Records for the exercise:
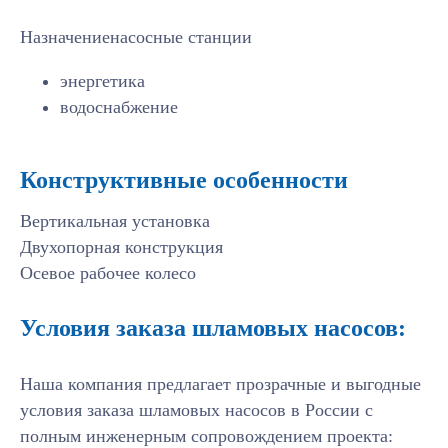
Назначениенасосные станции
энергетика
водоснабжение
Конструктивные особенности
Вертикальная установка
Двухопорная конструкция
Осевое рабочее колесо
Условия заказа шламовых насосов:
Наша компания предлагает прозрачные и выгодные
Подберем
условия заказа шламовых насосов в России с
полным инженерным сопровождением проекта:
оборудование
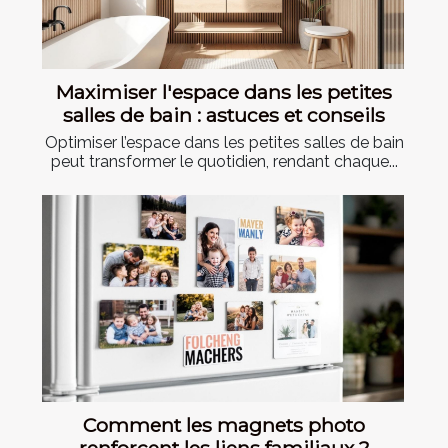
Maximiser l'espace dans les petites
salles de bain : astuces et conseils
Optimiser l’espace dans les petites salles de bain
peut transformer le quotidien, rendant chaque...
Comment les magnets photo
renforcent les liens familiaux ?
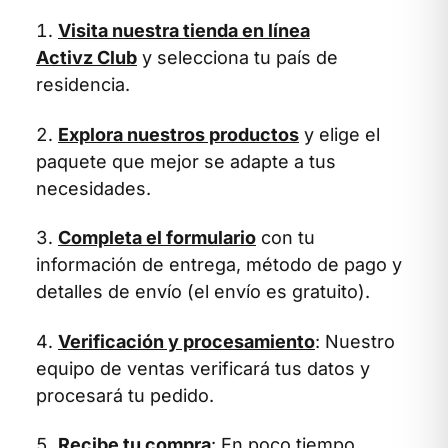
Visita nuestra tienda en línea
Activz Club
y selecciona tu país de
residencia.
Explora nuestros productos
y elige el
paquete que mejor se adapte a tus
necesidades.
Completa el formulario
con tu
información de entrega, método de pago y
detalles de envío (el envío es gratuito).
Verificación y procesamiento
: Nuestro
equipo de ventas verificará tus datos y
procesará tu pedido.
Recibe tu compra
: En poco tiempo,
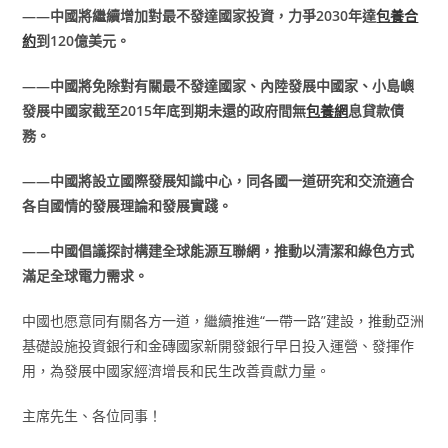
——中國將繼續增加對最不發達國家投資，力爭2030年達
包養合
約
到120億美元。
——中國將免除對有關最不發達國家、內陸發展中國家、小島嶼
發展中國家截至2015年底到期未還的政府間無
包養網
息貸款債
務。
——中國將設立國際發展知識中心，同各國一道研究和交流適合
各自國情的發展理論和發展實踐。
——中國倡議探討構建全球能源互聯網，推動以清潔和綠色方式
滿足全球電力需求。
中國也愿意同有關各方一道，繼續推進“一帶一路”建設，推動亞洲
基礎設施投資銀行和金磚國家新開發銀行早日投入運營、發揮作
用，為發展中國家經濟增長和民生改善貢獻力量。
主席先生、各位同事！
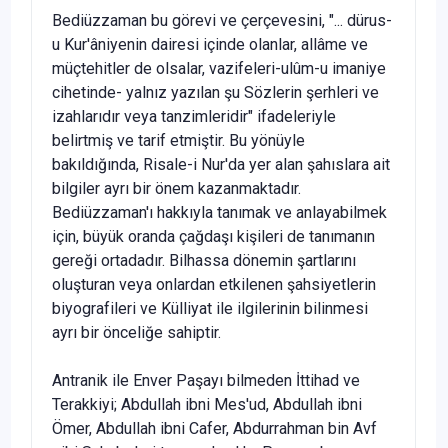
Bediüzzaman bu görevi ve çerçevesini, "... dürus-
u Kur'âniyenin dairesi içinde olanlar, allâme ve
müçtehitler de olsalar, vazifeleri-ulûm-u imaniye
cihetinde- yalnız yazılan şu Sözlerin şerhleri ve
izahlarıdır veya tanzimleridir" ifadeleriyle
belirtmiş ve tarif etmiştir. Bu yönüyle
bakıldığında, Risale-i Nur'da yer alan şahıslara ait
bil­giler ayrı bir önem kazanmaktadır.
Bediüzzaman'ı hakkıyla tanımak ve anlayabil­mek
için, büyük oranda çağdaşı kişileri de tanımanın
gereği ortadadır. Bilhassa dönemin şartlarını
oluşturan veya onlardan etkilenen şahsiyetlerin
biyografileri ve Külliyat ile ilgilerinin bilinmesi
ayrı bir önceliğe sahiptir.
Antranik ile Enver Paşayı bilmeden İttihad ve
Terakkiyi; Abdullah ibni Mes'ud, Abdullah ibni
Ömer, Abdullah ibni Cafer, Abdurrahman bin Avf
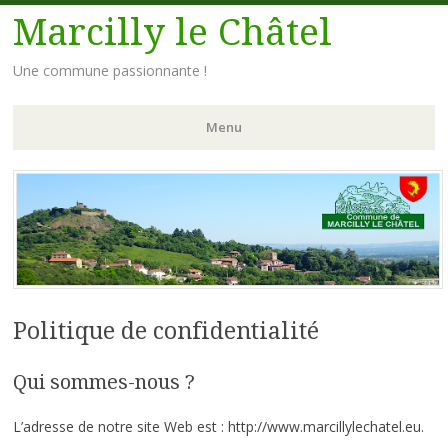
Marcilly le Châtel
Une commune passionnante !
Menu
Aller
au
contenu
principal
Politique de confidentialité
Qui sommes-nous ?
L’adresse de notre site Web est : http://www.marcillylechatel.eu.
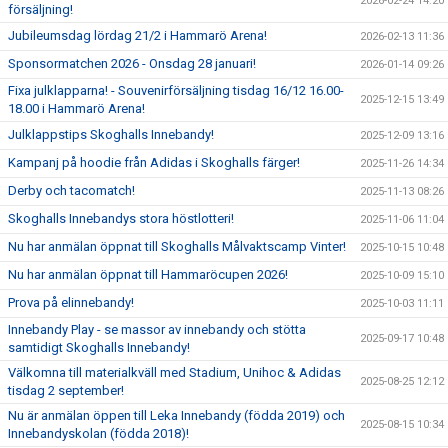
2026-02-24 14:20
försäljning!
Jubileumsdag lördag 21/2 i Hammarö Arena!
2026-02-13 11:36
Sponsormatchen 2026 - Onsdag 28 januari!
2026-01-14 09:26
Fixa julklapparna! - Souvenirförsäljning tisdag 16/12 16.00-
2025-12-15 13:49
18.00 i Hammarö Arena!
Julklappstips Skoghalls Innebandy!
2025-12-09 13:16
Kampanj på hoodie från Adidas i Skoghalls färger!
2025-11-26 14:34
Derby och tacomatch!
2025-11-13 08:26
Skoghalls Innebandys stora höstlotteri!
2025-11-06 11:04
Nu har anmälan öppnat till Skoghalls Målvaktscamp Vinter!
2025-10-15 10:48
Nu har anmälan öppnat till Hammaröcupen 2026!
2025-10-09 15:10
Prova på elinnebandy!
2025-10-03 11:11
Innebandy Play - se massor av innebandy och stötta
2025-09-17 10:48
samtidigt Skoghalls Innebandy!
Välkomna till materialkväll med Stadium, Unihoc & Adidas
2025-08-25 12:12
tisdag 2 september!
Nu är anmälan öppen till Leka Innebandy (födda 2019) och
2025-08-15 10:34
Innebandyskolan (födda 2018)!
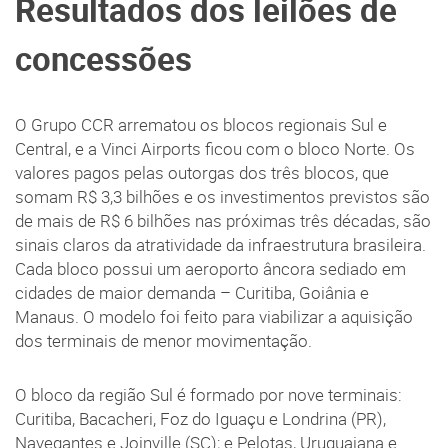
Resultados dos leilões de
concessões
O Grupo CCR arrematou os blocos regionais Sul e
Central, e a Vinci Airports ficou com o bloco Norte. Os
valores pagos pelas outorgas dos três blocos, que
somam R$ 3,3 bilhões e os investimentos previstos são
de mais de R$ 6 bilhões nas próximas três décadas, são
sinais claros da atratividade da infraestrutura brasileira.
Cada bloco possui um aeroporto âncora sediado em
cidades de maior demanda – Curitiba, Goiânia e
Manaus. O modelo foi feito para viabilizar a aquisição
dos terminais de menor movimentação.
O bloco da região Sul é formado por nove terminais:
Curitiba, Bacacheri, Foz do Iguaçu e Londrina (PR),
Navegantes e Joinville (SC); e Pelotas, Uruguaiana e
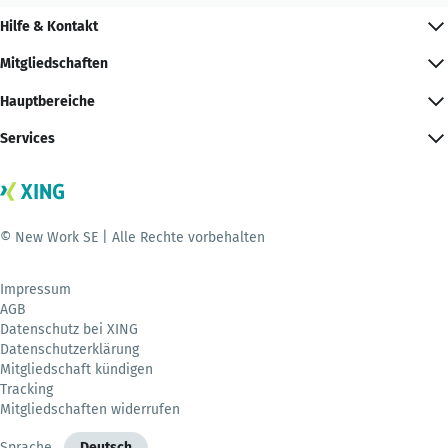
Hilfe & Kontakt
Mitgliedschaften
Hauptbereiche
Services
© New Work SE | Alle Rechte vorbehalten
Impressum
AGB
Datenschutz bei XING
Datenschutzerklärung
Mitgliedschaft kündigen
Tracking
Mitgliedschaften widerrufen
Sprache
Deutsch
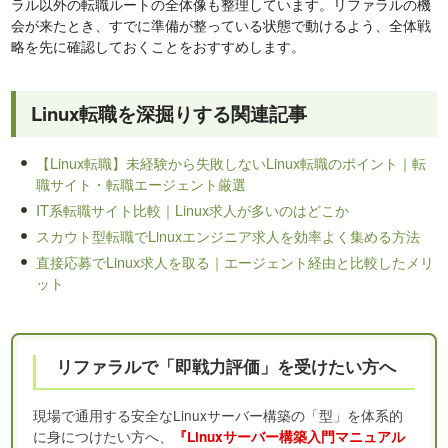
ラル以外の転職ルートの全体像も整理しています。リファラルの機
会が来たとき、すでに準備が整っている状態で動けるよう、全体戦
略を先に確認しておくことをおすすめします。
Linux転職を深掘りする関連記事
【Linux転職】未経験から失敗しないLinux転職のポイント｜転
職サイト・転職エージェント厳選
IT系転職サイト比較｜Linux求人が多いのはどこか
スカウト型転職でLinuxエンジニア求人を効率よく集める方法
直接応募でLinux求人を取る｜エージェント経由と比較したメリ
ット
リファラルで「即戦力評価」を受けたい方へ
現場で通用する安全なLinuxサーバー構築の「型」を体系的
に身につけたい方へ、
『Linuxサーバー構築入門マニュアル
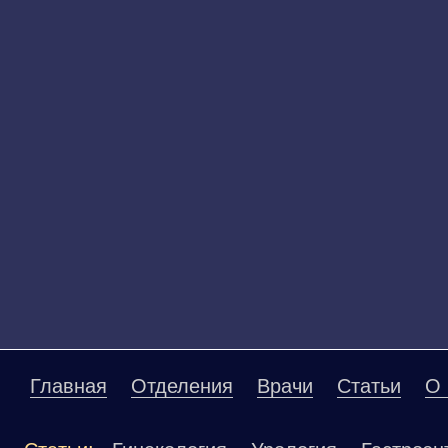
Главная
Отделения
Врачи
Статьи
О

--

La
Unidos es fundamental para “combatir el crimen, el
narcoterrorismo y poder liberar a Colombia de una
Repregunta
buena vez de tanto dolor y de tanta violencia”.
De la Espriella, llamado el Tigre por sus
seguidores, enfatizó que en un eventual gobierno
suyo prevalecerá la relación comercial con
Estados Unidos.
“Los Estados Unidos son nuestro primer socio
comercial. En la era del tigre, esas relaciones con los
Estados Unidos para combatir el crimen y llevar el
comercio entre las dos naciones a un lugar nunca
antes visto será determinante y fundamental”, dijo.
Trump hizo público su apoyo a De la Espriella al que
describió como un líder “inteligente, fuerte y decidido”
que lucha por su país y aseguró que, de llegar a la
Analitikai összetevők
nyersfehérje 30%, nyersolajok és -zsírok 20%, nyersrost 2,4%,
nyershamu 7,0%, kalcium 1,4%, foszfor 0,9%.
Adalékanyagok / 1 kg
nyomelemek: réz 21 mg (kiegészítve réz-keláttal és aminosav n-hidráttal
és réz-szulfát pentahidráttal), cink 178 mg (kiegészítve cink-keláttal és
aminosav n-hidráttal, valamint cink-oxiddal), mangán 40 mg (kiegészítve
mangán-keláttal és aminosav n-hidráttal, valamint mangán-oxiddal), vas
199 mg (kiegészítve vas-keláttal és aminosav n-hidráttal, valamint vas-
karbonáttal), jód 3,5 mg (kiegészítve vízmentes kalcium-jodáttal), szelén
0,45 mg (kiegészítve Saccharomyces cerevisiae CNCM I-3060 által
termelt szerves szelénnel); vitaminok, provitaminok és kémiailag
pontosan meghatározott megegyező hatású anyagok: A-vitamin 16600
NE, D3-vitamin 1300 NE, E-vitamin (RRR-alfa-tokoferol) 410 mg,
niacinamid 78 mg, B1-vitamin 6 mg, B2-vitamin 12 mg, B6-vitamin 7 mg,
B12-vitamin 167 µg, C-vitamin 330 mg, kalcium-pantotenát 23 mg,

Problem requirements:
Look through the listing above for the line with "procesará tu pedido." and the line with "2025-11-26 14:34". Write out exactly those lines and everything between, leaving out pictures.

Solution for this task:
procesará tu pedido.
Recibe tu compra
: En poco tiempo,
——中國將繼續增加對最不發達國家投資，力爭2030年達
包養合
約
到120億美元。
——中國將免除對有關最不發達國家、內陸發展中國家、小島嶼
發展中國家截至2015年底到期未還的政府間無
包養網
息貸款債
務。
——中國將設立國際發展知識中心，同各國一道研究和交流適合
各自國情的發展理論和發展實踐。
——中國倡議探討構建全球能源互聯網，推動以清潔和綠色方式
滿足全球電力需求。
中國也愿意同有關各方一道，繼續推進“一帶一路”建設，推動亞洲
基礎設施投資銀行和金磚國家新開發銀行早日投入運營、發揮作
用，為發展中國家經濟增長和民生改善貢獻力量。
主席先生、各位同事！
Bediüzzaman bu görevi ve çerçevesini, "... dürus-
u Kur'âniyenin dairesi içinde olanlar, allâme ve
müçtehitler de olsalar, vazifeleri-ulûm-u imaniye
cihetinde- yalnız yazılan şu Sözlerin şerhleri ve
izahlarıdır veya tanzimleridir" ifadeleriyle
belirtmiş ve tarif etmiştir. Bu yönüyle
bakıldığında, Risale-i Nur'da yer alan şahıslara ait
bil­giler ayrı bir önem kazanmaktadır.
Bediüzzaman'ı hakkıyla tanımak ve anlayabil­mek
için, büyük oranda çağdaşı kişileri de tanımanın
gereği ortadadır. Bilhassa dönemin şartlarını
oluşturan veya onlardan etkilenen şahsiyetlerin
biyografileri ve Külliyat ile ilgilerinin bilinmesi
ayrı bir önceliğe sahiptir.
Antranik ile Enver Paşayı bilmeden İttihad ve
Terakkiyi; Abdullah ibni Mes'ud, Abdullah ibni
Ömer, Abdullah ibni Cafer, Abdurrahman bin Avf
Marcilly le Châtel
Une commune passionnante !
Menu
Aller
au
contenu
principal
Politique de confidentialité
Qui sommes-nous ?
L’adresse de notre site Web est : http://www.marcillylechatel.eu.
2026-02-24 14:20
försäljning!
Jubileumsdag lördag 21/2 i Hammarö Arena!
2026-02-13 11:36
Sponsormatchen 2026 - Onsdag 28 januari!
2026-01-14 09:26
Fixa julklapparna! - Souvenirförsäljning tisdag 16/12 16.00-
2025-12-15 13:49
18.00 i Hammarö Arena!
Julklappstips Skoghalls Innebandy!
2025-12-09 13:16
Kampanj på hoodie från Adidas i Skoghalls färger!
2025-11-26 14:34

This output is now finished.